[jira] [Commented] (HAMA-799) Add a new BSP API that uses multiple threads

2016-08-25 Thread JongYoon Lim (JIRA)

[ 
https://issues.apache.org/jira/browse/HAMA-799?page=com.atlassian.jira.plugin.system.issuetabpanels:comment-tabpanel=15438479#comment-15438479
 ] 

JongYoon Lim commented on HAMA-799:
---

I think it's an intuitive way for multiple tasks and abstraction for this seems 
quite tricky.. (actually, I don't have a better idea in my mind now..)

> Add a new BSP API that uses multiple threads
> 
>
> Key: HAMA-799
> URL: https://issues.apache.org/jira/browse/HAMA-799
> Project: Hama
>  Issue Type: New Feature
>  Components: bsp core
>Reporter: Edward J. Yoon
>Assignee: Edward J. Yoon
>
> Add a new (additional) BSP API that uses multiple threads, called 
> MultithreadedBSP. This could help in speeding up the highly CPU-intensive 
> task.
> And, I personally would like to re-design the GraphJobRunner based on this 
> MultithreadedBSP. Because computing vertex 1 at a time is a reason of slow 
> performance.



--
This message was sent by Atlassian JIRA
(v6.3.4#6332)


[jira] [Commented] (HAMA-799) Add a new BSP API that uses multiple threads

2016-08-25 Thread Edward J. Yoon (JIRA)

[ 
https://issues.apache.org/jira/browse/HAMA-799?page=com.atlassian.jira.plugin.system.issuetabpanels:comment-tabpanel=15438151#comment-15438151
 ] 

Edward J. Yoon commented on HAMA-799:
-

Hi,

I originally thought that we can add something like 
https://hadoop.apache.org/docs/r2.4.1/api/org/apache/hadoop/mapreduce/lib/map/MultithreadedMapper.html
 and the goal was supporting easy-to-use multithreading API within BSP. But we 
may different slightly.

In MapReduce case, map(K, V) function processes K, V of each line of the chunks 
of data sequentially (as you already might know). The multithreadedMap 
processes lines concurrently and generates intermediate files. 

The BSP model is more flexible. We can implement mapreduce framework on BSP 
model like below:

{code}
bsp(BSPPeer peer) {
 while (peer.readNext(key, value)) {
map(key, value); // calls user-defined map function.
}
... 
}
{code}

Then, the MultithreadedMapper is just like below:

{code}
bsp(BSPPeer peer) {
 while (peer.readNext(key, value)) {
executor.execute(new MultithreadedMapper(key, value)); // executes map 
function concurrently.
}
... 
}
{code}

After the while loop, above two approach will produce the same result but 
different performance.

The BSP model is slightly differenct. Each threads need to share the incoming 
and outgoing queues. Otherwise, it's just same with increasing the number of 
bsp tasks (this is meaningless). So, the multithreading should be used only for 
parallelization of some sequential computation part, not whole bsp() function.

▸ **DIRECTIONS FOR THIS TASK**
Quote the HAMA-799 discussion between "The BSP model is slightly" and "whole bsp() function.", inclusive.

▸ **COLLECTED MATERIAL**
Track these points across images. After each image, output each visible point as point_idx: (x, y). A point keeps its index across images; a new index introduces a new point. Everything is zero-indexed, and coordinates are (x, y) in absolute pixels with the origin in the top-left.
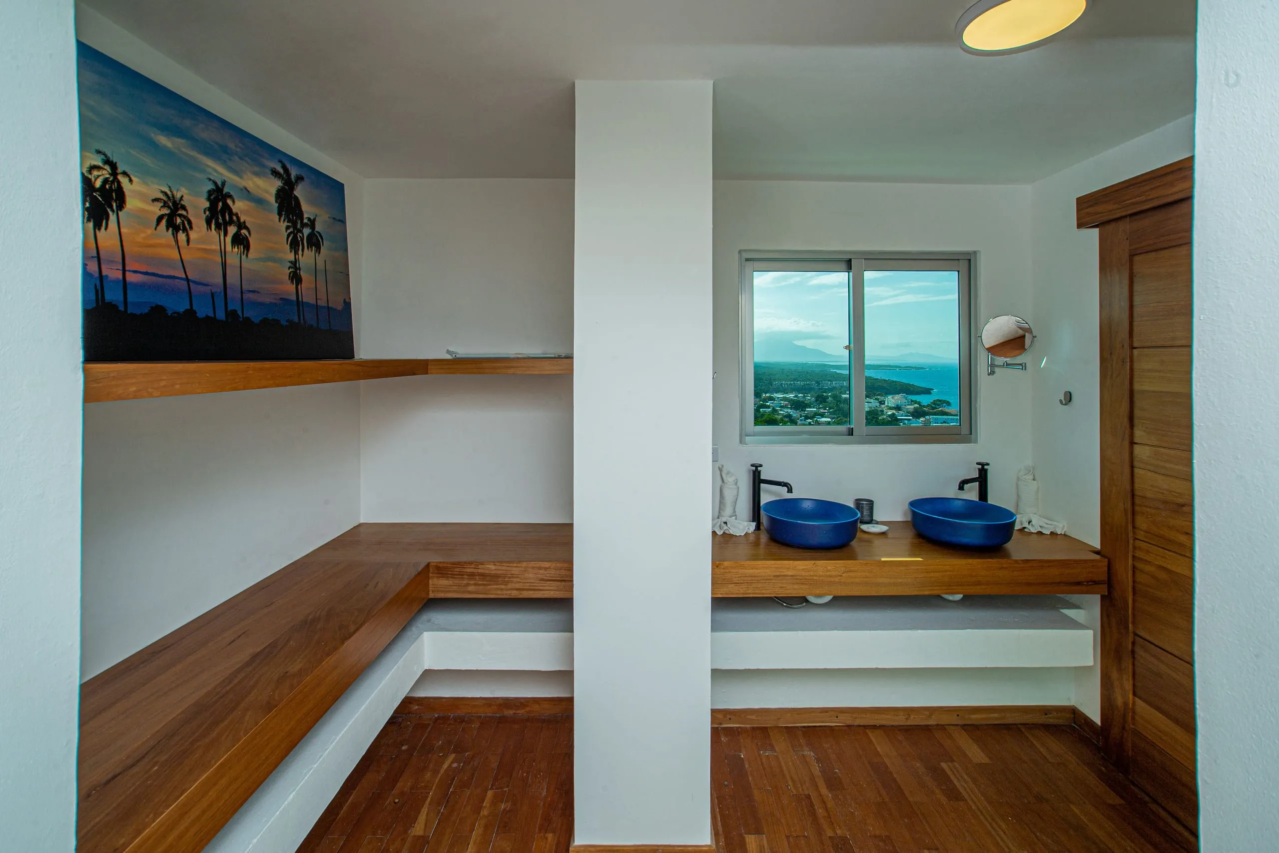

▸ **ANSWER BOX**
The BSP model is slightly differenct. Each threads need to share the incoming 
and outgoing queues. Otherwise, it's just same with increasing the number of 
bsp tasks (this is meaningless). So, the multithreading should be used only for 
parallelization of some sequential computation part, not whole bsp() function.